Новозеландский баритон Тедди Таху Родес, фигурирующий в этой записи в роли Эскамильо, заменил внезапно заболевшего поляка Мариуша Квиценя, певшего в первых спектаклях. Пожалуй, в вокальном смысле он наименее интересный из четверки исполнителей главных ролей - у него несколько жестковатый, прямолинейный голос. Что же касается убедительности самого образа, то тут-то в полной мере и выявляется режиссерское мастерство Эйра, сумевшего использовать даже внезапно подвернувшегося актера. Этот Эскамильо - настоящий кумир толпы, несколько хвастливый (я впервые обратил внимание на то, что в горах Хозе убил бы этого храбреца, если бы не вмешательство со стороны), но умеющий выгодно себя подать. Может, одно из самых трагических обстоятельств этой истории - то, что Кармен гибнет, ослепленная иллюзией любви со стороны тореадора. Она - его жертва, как и мертвый бык, которого мы видим в финальной точке спектакля...
Можно было бы подробно говорить о каждой, даже самой маленькой роли в нем - тут нет ни одного провала или даже хоть малейшего намека на проходной или служебный характер персонажа. А как они поют ансамбли! Хочется посоветовать певцам из России - слушайте, учитесь взаимодействовать с партнером не только в мизансценах, но и в самом пении!
Настало время сказать и о дирижере. Я не в первый раз встречаюсь с искусством молодого канадца Янника Незе-Сегана (34 года на момент записи спектакля - для дирижера это почти что юный возраст!). Помню его замечательную работу в Зальцбурге в "Ромео и Джульетте" Гуно. И тут он великолепен. Если режиссер подчиняется темпоритму, заданному в музыке, когда сочиняет спектакль, то ведь в живом воплощении задуманного этот важнейший компонент целиком и полностью в руках дирижера.

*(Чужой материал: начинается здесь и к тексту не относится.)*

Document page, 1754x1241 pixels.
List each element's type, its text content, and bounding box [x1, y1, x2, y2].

И Незе-Сеган высекает из музыки Бизе искры, в ней заложенные, помогает всем на сцене, от главной героини до последнего хориста, жить ею, не щадя себя и не жертвуя правдой жизни "звучку" или эффектной мизансцене. При этом он совершенно не боится дать зрителям выразить свои эмоции - аплодисменты, венчающие ударные номера, словно включаются в ткань спектакля. И после них дирижер с удвоенной энергией "пришпоривает коня", не давая ни музыкантам, ни певцам ни секунды на раскачку.

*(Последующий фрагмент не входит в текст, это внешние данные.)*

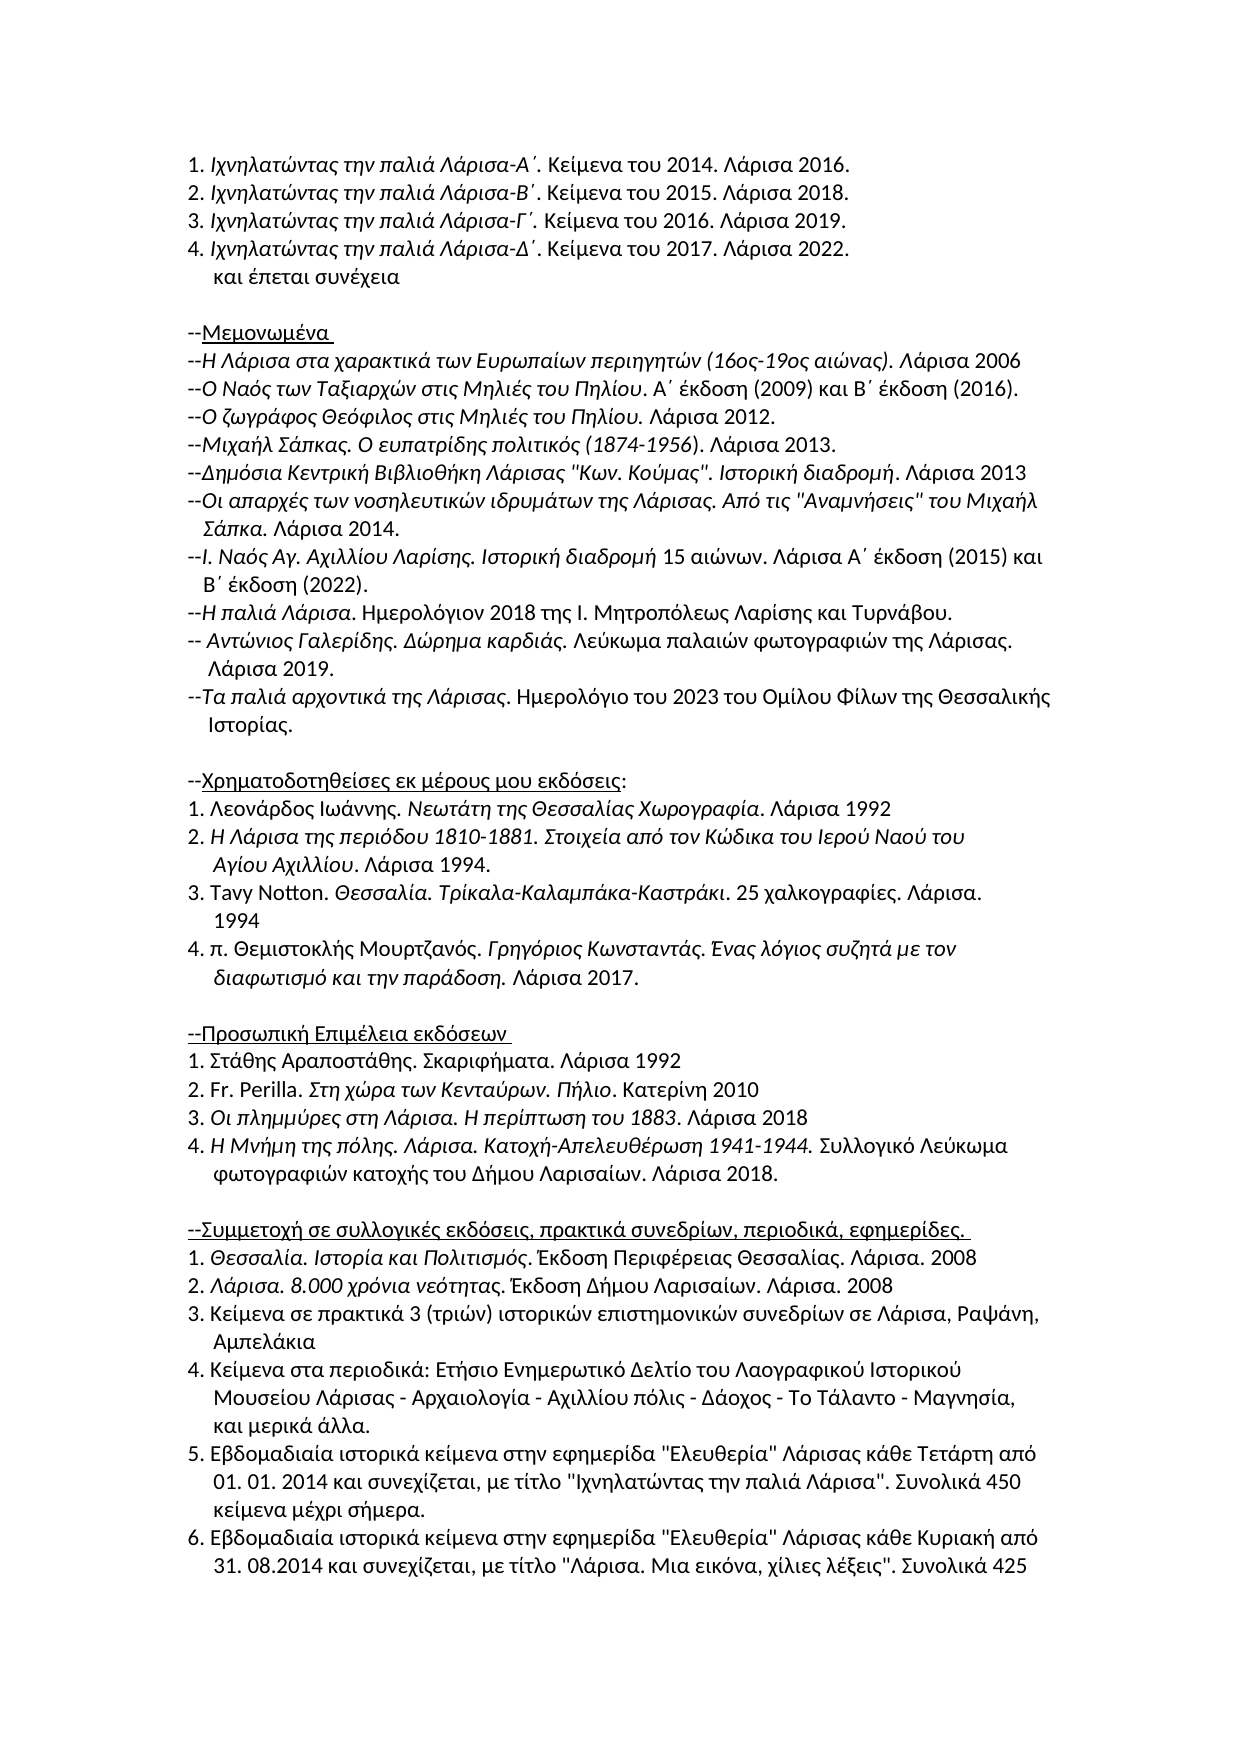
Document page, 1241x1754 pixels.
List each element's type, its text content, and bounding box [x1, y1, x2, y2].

Думаю, этот спектак ль в "Метрополитен-опера" - убедительное и, главное, практическое доказательство, что оперные шедевры нужно ставить такими, какие они есть, а не "улучшая" или "приближая к современности". Если режиссер и дирижер умеют слышать партитуру и помогают услышать ее остальным участникам постановки, а те располагают природными и наработанными способностями, чтобы задуманное автором спеть и сыграть, зритель-слушатель никогда не заскучает. Он будет жить вместе с героями в ритме музыки, созданной композитором. Такое сопереживание волнует куда больше, чем разгадывание режиссерских ребусов и кроссвордов.